### Provided data

# # # #

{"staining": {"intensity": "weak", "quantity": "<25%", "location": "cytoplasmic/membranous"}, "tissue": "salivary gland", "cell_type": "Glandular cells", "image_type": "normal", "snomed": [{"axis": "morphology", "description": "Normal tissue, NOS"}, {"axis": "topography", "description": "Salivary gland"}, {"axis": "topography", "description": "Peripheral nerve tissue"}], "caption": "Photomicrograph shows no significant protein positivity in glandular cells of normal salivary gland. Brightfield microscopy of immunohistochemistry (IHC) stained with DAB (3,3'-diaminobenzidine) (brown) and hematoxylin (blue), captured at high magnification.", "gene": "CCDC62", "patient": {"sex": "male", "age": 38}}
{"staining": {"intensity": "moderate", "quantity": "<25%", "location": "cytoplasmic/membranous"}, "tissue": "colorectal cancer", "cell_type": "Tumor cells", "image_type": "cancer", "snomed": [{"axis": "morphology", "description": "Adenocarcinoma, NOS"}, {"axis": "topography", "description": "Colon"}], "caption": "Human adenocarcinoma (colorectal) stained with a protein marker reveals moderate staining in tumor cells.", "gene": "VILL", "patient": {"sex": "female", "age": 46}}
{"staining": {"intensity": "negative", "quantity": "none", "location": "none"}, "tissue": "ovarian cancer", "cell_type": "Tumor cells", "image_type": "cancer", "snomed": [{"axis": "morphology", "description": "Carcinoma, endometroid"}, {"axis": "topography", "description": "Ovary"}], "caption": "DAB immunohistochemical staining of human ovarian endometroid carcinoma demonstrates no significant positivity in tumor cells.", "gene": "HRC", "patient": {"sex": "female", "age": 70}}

# # # #

### Task directions
The material above must be written out again in full, exactly.

### Task response
{"staining": {"intensity": "weak", "quantity": "<25%", "location": "cytoplasmic/membranous"}, "tissue": "salivary gland", "cell_type": "Glandular cells", "image_type": "normal", "snomed": [{"axis": "morphology", "description": "Normal tissue, NOS"}, {"axis": "topography", "description": "Salivary gland"}, {"axis": "topography", "description": "Peripheral nerve tissue"}], "caption": "Photomicrograph shows no significant protein positivity in glandular cells of normal salivary gland. Brightfield microscopy of immunohistochemistry (IHC) stained with DAB (3,3'-diaminobenzidine) (brown) and hematoxylin (blue), captured at high magnification.", "gene": "CCDC62", "patient": {"sex": "male", "age": 38}}
{"staining": {"intensity": "moderate", "quantity": "<25%", "location": "cytoplasmic/membranous"}, "tissue": "colorectal cancer", "cell_type": "Tumor cells", "image_type": "cancer", "snomed": [{"axis": "morphology", "description": "Adenocarcinoma, NOS"}, {"axis": "topography", "description": "Colon"}], "caption": "Human adenocarcinoma (colorectal) stained with a protein marker reveals moderate staining in tumor cells.", "gene": "VILL", "patient": {"sex": "female", "age": 46}}
{"staining": {"intensity": "negative", "quantity": "none", "location": "none"}, "tissue": "ovarian cancer", "cell_type": "Tumor cells", "image_type": "cancer", "snomed": [{"axis": "morphology", "description": "Carcinoma, endometroid"}, {"axis": "topography", "description": "Ovary"}], "caption": "DAB immunohistochemical staining of human ovarian endometroid carcinoma demonstrates no significant positivity in tumor cells.", "gene": "HRC", "patient": {"sex": "female", "age": 70}}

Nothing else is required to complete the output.